# Texte retenu:

1- Qui pour assurer à demeure, en permanence, nuit et jour, l’indispensable présence auprès de leur enfant ou adulte handicapé ?

2- Qui pour organiser ses soins au quotidien et avec quel financement ?

3- Qui pour négocier le prétendu accès au droit commun ou à l’inclusion dont vous faites tant miroiter les bienfaits ?

Ces questions-là sont d’autant plus préoccupantes que vous raisonnez à moyens constants, voire en baisse, spécialement en matière de soins, de logement et d’éducation nationale dont chacun connaît l’actuel état des lieux.

La désinstitutionalisation et les « plates-formes de remplacement » indignent les professionnels de l’action médico-sociale qui œuvrent au quotidien et ensemble pour accueillir, entourer, soigner, réduire autant que faire se peut les effets du handicap, préserver les acquis et travailler à construire, quoique vous en disiez, de multiples passerelles avec la cité : scolaires, culturelles, sportives, citoyennes et avec le monde du travail, aussi difficile que ce soit !

Ne vous cantonnez pas aux avis des experts, Madame. Interrogez les professionnels de terrain, ils vous le diront.

En tout cas, Madame la secrétaire d’État, nous vous rappelons avec force que faire société, sans exclure ni stigmatiser les personnes en situation de handicap, ne suppose pas moins de places, mais bien au contraire de nombreuses places supplémentaires dans des institutions vivantes qui accueillent, protègent et prennent en charge, tout en étant constamment ouvertes sur la cité.

En réalité, votre priorité n’est pas d’améliorer les services rendus par le médico-social aux personnes mais de transformer son modèle économique.

Et pour ce faire, vous n’hésitez pas à déconstruire ce qui a été si difficile, notamment pour les familles, à réaliser et à faire vivre, à savoir : des lieux d’accueil, de soins et d’éducation pour leurs enfants en situation de handicap, que l’école ne pourra qu’exceptionnellement inclure ou qui ont simplement dépassé l’âge scolaire.

Avec votre conception de la solidarité, nous y perdrons tous, Madame, les enfants et les adultes handicapés d’abord, leurs familles, les professionnels du médico-social mais aussi les pouvoirs publics.

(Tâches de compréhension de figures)
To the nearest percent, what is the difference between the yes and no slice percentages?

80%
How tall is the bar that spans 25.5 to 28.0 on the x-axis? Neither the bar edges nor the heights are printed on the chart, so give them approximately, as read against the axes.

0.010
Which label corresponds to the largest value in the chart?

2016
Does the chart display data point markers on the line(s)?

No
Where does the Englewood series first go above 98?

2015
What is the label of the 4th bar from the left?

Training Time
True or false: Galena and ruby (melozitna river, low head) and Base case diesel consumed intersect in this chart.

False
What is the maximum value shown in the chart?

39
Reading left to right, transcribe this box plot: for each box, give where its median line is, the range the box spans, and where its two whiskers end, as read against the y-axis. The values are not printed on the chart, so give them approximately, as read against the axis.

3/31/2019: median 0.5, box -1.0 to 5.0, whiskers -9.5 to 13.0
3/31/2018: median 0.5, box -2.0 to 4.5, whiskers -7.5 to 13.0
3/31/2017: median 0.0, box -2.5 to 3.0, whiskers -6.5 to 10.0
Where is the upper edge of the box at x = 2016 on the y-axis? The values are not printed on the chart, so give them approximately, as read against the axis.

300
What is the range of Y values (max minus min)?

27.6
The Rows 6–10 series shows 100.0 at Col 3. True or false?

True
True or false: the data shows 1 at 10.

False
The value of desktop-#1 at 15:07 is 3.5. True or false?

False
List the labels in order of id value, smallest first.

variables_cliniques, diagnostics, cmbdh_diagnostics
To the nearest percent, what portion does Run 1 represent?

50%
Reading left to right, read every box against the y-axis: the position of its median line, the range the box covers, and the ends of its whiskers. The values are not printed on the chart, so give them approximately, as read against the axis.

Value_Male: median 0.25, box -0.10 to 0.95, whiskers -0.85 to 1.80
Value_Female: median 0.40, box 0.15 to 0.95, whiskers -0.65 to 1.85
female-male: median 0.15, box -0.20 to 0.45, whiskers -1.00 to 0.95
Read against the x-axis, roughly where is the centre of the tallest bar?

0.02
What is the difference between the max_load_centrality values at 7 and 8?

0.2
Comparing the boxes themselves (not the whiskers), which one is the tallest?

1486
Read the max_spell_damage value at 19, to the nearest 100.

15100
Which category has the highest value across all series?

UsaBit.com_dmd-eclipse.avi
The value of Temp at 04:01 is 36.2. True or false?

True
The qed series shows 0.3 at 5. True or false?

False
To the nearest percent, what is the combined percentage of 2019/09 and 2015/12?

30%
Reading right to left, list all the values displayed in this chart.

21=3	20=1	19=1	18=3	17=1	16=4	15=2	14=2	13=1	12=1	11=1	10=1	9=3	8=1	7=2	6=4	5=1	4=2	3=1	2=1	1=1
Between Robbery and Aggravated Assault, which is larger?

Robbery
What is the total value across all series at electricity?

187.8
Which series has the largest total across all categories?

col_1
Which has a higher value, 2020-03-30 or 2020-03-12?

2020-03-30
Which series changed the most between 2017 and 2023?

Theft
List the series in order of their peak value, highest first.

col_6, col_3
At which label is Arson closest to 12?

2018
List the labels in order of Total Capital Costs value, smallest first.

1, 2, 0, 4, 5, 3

# Consigne:
Reprenez le passage du texte retenu allant de « Ne vous cantonnez » jusqu'à « son modèle économique. » inclus, en substituant « structures vivantes » à « institutions vivantes ». Les lignes ci-dessus ne servent à rien pour répondre.

# Réponse attendue:
Ne vous cantonnez pas aux avis des experts, Madame. Interrogez les professionnels de terrain, ils vous le diront.

En tout cas, Madame la secrétaire d’État, nous vous rappelons avec force que faire société, sans exclure ni stigmatiser les personnes en situation de handicap, ne suppose pas moins de places, mais bien au contraire de nombreuses places supplémentaires dans des structures vivantes qui accueillent, protègent et prennent en charge, tout en étant constamment ouvertes sur la cité.

En réalité, votre priorité n’est pas d’améliorer les services rendus par le médico-social aux personnes mais de transformer son modèle économique.